Un altro degli intervistati è stato Gino Strada, deceduto poi un paio di mesi dopo quell’intervista che gli avete fatto… E lui dice una cosa che fa riflettere: «Il sistema sanitario non deve fare utili, deve avere sempre il segno ‘meno’ davanti». Nel contesto dell’Ue coi vari trattati e i vincoli di bilancio, però, questo non è ammesso…

«Esattamente. Alla fine dei conti si capisce questo. I ragazzi di Cariati stanno facendo una lotta locale per riaprire il loro ospedale. All’interno dell’architettura monetaria europea, riaprire Cariati significa chiuderne un altro. Perché in questa economia monetaria, ci dicono, la “coperta” è sempre corta».

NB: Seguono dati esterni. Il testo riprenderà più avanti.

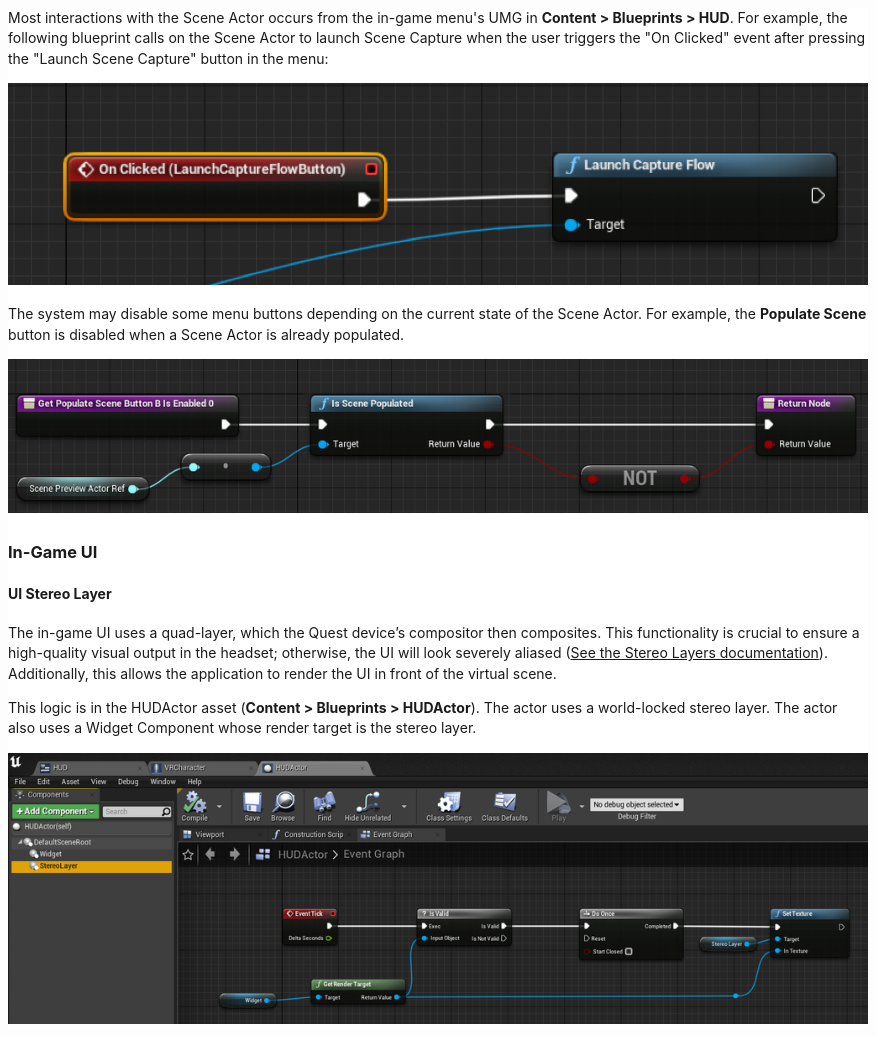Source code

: Most interactions with the Scene Actor occurs from the in-game menu's UMG in **Content > Blueprints > HUD**. For example, the following blueprint calls on the Scene Actor to launch Scene Capture when the user triggers the "On Clicked" event after pressing the "Launch Scene Capture" button in the menu:

![Launch Capture Flow](Media/unreal-scene-25-launch-capture-flow.png)

The system may disable some menu buttons depending on the current state of the Scene Actor. For example, the **Populate Scene** button is disabled when a Scene Actor is already populated.

![Populate Scene](Media/unreal-scene-26-is-scene-populated.png)

### In-Game UI

#### UI Stereo Layer

The in-game UI uses a quad-layer, which the Quest device’s compositor then composites. This functionality is crucial to ensure a high-quality visual output in the headset; otherwise, the UI will look severely aliased ([See the Stereo Layers documentation](https://docs.unrealengine.com/4.27/en-US/SharingAndReleasing/XRDevelopment/VR/VRHowTos/StereoLayers/)). Additionally, this allows the application to render the UI in front of the virtual scene.

This logic is in the HUDActor asset (**Content > Blueprints > HUDActor**). The actor uses a world-locked stereo layer. The actor also uses a Widget Component whose render target is the stereo layer.

![HUD Actor](Media/unreal-scene-27-hud-actor.png)
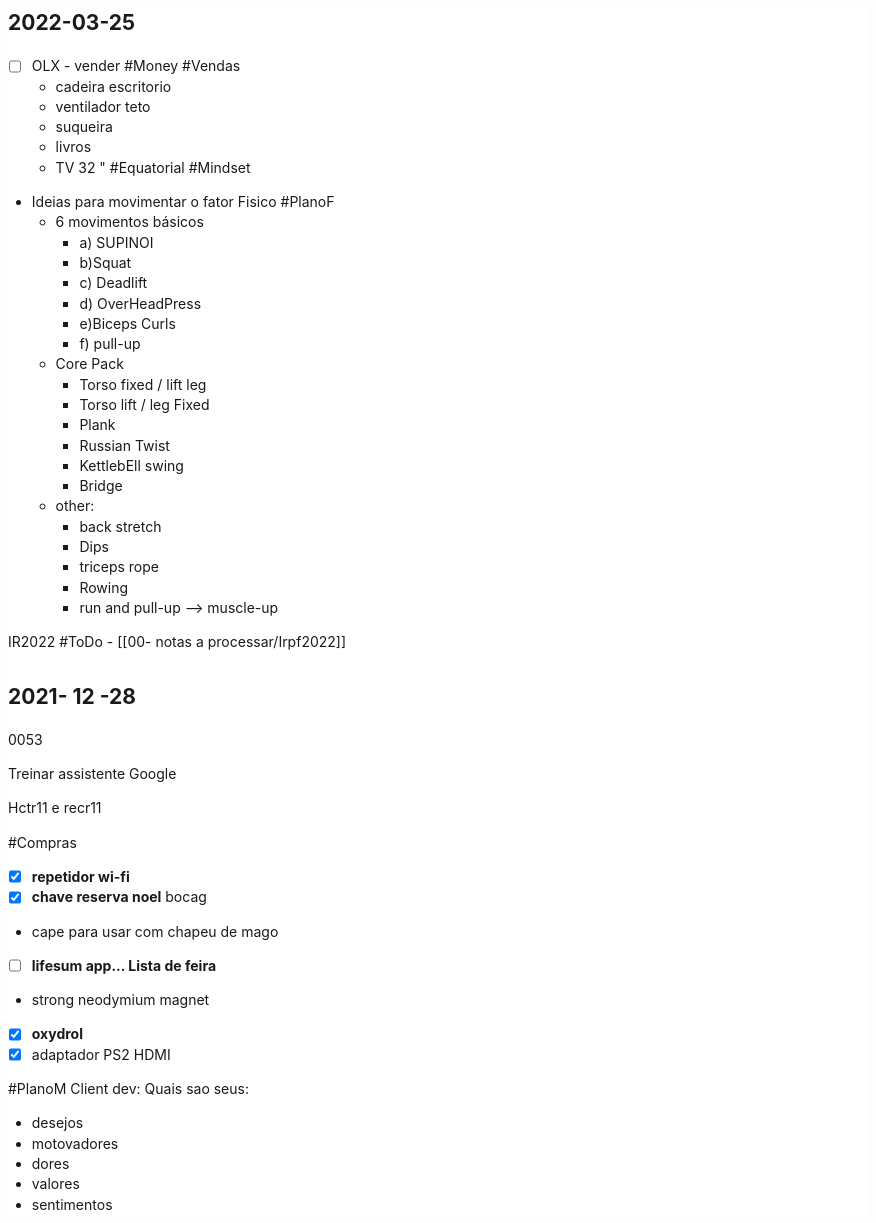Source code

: ## 2022-03-25


- [ ] OLX - vender #Money #Vendas
	- cadeira escritorio
	- ventilador teto
	- suqueira
	- livros
	- TV 32 " #Equatorial #Mindset 


- Ideias para movimentar o fator Fisico #PlanoF
	- 6 movimentos básicos 
		* a) SUPINOI
		* b)Squat
		* c) Deadlift
		* d) OverHeadPress
		* e)Biceps Curls
		* f) pull-up
	-  Core Pack
		* Torso fixed / lift leg
		* Torso lift / leg Fixed
		* Plank
		* Russian Twist
		* KettlebEll swing
		* Bridge
	- other:
		* back stretch
		* Dips
		* triceps rope
		* Rowing
		* run and pull-up --> muscle-up

IR2022 #ToDo 
	- [[00- notas a processar/Irpf2022]]

## 2021- 12 -28
0053


Treinar assistente Google

Hctr11 e recr11

#Compras
-  [x] **repetidor wi-fi**
- [x] **chave reserva noel** bocag
- cape para usar com chapeu de mago
- [ ] **lifesum app... Lista de feira**
- strong neodymium magnet
- [x] **oxydrol**
- [x]  adaptador PS2 HDMI

#PlanoM 
Client dev:
Quais sao seus:
- desejos
- motovadores
- dores
- valores
- sentimentos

Una cosa che riuscite a descrivere bene, infatti, è la relazione che intercorre tra certe scelte che toccano così da vicino la vita delle persone, come la salute, e l’importanza della conoscenza di certe dinamiche economiche che possono aumentare la consapevolezza dei cittadini…

«Warren Mosler, uno degli economisti intervistati, ci spiega in maniera semplice come le politiche di austerity siano sempre giustificate come una mancanza di denaro. In realtà i soldi non mancano. Basti vedere le centinaia di miliardi spesi dal governo italiano per affrontare la pandemia. L’unica cosa che manca, dice Mosler, è la materia grigia delle persone che prendono le decisioni. Sono tutte scelte politiche. Anche se le fanno sempre sembrare come l’unica soluzione possibile».